Stanley Francis Rother was one of 13 priests—and the first U.S. priest—slain during Guatemala’s 36-year guerrilla war, a tragedy that claimed an estimated 140,000 lives between 1960 and 1996. No one has ever been prosecuted for his killing.
In July of 2010, the Archdiocese of Oklahoma City concluded the local part of the canonization process, sending Father Rother’s cause to the Congregation for the Causes of Saints in Rome.
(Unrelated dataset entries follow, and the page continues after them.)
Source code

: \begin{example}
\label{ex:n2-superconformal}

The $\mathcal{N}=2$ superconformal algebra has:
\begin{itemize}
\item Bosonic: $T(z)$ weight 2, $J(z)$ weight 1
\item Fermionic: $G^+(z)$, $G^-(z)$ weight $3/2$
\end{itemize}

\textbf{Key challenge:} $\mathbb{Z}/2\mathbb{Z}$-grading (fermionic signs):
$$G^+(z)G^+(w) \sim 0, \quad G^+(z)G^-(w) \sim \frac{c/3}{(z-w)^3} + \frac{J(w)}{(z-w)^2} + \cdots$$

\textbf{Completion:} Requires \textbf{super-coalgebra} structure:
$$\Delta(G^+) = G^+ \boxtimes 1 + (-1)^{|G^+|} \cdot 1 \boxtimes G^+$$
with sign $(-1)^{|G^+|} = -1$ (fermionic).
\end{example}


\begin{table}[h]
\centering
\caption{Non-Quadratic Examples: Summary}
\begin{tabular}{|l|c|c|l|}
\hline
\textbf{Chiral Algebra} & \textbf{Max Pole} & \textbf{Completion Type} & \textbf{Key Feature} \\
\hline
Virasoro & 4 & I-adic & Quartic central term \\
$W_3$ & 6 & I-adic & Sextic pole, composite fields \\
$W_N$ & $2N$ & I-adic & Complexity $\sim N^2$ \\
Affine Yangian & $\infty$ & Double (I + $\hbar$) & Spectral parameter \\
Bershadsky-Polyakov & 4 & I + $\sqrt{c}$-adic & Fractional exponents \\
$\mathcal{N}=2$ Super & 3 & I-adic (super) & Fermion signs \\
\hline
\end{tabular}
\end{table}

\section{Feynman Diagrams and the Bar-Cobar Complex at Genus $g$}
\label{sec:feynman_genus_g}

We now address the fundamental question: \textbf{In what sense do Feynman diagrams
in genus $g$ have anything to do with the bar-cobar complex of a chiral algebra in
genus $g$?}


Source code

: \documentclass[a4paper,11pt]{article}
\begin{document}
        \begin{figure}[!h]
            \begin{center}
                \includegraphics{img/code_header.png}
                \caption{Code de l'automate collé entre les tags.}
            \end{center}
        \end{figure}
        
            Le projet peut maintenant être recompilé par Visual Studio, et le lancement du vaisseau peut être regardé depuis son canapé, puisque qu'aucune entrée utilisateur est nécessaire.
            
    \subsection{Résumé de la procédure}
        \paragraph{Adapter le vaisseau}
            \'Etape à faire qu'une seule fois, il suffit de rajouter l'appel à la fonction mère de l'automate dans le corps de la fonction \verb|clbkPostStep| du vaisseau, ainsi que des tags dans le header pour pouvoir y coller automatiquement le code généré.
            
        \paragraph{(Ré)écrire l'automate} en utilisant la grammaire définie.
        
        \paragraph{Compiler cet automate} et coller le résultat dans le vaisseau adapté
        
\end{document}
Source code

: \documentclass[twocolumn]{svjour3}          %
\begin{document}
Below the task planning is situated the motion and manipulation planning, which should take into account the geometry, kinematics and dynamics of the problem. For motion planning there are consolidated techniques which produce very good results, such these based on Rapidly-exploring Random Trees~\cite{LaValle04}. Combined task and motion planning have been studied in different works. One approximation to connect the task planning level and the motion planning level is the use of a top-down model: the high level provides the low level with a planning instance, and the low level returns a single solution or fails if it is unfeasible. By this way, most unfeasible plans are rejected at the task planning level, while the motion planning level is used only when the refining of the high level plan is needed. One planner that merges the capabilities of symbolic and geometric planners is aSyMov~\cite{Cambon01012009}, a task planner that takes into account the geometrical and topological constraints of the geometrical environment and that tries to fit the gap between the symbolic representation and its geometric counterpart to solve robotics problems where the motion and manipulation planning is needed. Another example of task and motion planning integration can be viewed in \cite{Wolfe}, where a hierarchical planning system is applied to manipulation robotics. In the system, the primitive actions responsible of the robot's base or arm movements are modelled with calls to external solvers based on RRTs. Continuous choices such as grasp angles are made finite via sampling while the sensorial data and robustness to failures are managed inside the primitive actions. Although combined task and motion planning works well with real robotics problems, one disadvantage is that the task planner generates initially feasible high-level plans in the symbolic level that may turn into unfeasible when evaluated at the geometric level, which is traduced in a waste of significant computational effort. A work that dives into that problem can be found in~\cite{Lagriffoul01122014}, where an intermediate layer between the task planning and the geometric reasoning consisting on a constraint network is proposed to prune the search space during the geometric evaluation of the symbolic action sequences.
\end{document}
Since then, the congregation has affirmed the “juridic validity” of the case for Servant of God Stanley Rother. And on June 23, 2015, the Theological Commission voted Father Rother’s formal and material martyrdom in odium fidei (in hatred of the faith). Once a panel of cardinals and archbishops approves the Theological Commission’s recommendation, they will officially propose to the Holy Father that Father Rother be honored as a martyr for the faith. It’s up to Pope Francis to make the ultimate judgment regarding martyrdom, granting permission for his immediate beatification. Martyrs—those who died for their faith—can be beatified without evidence of a miracle.
Father Rother would be on his way to becoming the first male saint born in the United States, and the country’s first martyr.
His people in Santiago Atitlán, however, don’t need an official declaration. They already affirm Padre Apla’s as a saint, their saint, and they come to him daily asking for help and intercession—much as they did during the 13 years he served them as their priest. His death, like his life, is one more outward sign of his deep and abiding holy love for them.
“Stan had a great love for the people of Santiago Atitlán,” says Maryknoll Sister Bernice Kita, who worked near Father Rother and knew him well. “He chose, in the face of death threats, to remain with them. I’m sure he was afraid, but he overcame fear to do what he had to do.”
“He was a courageous missionary, who, in spite of the violence that surrounded him, didn’t leave his flock,” says Sister Ambrosia, of the Missionary Sisters of the Eucharist, the first community of religious women in Guatemala founded specifically for indigenous vocations.
“Padre Apla’s represents Jesus, who gave his life for all of us,” Sister Ambrosia says. “All of Guatemala already knows that he is a saint.”